Stored entries
########################################

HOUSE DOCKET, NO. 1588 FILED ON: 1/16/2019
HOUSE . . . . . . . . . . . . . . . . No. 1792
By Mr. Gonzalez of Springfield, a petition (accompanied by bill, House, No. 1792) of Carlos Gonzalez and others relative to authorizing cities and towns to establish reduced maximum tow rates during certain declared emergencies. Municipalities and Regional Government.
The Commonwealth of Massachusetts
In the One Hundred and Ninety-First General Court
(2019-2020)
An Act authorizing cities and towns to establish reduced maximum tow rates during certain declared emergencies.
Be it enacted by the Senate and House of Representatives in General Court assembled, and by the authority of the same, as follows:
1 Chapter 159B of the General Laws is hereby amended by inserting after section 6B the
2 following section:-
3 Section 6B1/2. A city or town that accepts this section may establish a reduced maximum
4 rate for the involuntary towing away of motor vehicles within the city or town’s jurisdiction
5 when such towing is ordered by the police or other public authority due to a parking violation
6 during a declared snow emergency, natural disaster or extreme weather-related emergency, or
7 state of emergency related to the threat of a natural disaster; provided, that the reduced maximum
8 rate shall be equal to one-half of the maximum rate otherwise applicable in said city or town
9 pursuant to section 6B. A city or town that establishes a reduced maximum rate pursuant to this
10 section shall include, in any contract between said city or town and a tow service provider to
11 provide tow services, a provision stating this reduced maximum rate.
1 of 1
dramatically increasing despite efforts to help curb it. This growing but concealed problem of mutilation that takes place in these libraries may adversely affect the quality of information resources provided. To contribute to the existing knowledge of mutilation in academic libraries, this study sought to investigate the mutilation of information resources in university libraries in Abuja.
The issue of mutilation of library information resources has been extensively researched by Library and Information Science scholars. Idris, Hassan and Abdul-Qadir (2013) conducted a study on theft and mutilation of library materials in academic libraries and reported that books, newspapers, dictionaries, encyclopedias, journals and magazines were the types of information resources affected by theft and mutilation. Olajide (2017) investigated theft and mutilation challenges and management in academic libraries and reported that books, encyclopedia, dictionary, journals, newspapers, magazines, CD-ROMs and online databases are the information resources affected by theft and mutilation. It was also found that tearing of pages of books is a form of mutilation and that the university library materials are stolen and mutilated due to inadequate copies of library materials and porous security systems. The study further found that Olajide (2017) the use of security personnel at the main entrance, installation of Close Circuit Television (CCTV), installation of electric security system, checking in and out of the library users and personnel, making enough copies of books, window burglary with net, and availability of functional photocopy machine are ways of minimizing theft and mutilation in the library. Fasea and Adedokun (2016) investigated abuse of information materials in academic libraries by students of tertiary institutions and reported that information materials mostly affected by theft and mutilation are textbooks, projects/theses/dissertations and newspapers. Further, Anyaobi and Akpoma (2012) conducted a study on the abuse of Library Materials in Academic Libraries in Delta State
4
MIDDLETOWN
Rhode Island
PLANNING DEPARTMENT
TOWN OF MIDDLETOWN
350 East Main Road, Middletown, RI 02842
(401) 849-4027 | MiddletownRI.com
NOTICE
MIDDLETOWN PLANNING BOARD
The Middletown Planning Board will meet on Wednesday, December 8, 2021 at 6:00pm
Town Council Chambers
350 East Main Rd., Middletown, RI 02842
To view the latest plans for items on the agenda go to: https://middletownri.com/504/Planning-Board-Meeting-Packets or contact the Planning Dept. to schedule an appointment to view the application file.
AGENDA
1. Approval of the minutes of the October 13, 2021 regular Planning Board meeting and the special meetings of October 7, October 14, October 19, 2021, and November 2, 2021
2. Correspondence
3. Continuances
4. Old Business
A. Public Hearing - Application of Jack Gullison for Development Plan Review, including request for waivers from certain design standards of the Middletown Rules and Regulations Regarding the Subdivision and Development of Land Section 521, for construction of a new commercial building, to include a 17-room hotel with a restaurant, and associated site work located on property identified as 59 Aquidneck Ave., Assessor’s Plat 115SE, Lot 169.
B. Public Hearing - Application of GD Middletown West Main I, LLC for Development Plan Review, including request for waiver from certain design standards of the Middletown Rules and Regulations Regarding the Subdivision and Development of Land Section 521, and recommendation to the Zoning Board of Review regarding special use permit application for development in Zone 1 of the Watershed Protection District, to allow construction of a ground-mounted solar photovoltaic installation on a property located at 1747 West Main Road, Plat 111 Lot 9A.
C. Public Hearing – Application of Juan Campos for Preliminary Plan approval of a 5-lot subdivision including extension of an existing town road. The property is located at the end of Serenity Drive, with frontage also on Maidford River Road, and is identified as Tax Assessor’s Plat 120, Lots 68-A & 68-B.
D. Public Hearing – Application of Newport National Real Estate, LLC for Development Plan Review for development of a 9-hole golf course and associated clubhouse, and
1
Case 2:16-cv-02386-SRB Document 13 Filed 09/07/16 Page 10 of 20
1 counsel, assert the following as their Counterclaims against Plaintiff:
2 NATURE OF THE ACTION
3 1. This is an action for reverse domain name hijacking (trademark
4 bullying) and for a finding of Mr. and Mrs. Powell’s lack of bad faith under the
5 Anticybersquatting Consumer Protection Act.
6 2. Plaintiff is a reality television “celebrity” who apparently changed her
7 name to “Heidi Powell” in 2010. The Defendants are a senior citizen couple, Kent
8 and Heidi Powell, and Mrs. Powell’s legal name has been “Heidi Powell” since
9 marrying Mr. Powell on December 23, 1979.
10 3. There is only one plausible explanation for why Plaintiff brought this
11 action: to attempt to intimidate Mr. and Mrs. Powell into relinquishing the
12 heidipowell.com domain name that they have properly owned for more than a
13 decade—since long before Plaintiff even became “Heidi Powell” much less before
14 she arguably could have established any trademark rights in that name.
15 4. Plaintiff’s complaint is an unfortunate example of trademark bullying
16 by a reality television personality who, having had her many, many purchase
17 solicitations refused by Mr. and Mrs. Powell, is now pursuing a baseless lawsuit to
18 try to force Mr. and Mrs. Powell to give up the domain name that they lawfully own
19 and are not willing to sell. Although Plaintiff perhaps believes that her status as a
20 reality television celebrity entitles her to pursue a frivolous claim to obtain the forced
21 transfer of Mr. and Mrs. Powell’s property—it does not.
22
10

########################################

• _PROBLEM STATEMENT_: For this task, write out exactly the lines of the entries above, starting at the line with "An Act authorizing" and ending at the line with "4 rate for the", both included, and no others.

• _SOLUTION FOR THIS PROBLEM_:
An Act authorizing cities and towns to establish reduced maximum tow rates during certain declared emergencies.
Be it enacted by the Senate and House of Representatives in General Court assembled, and by the authority of the same, as follows:
1 Chapter 159B of the General Laws is hereby amended by inserting after section 6B the
2 following section:-
3 Section 6B1/2. A city or town that accepts this section may establish a reduced maximum
4 rate for the involuntary towing away of motor vehicles within the city or town’s jurisdiction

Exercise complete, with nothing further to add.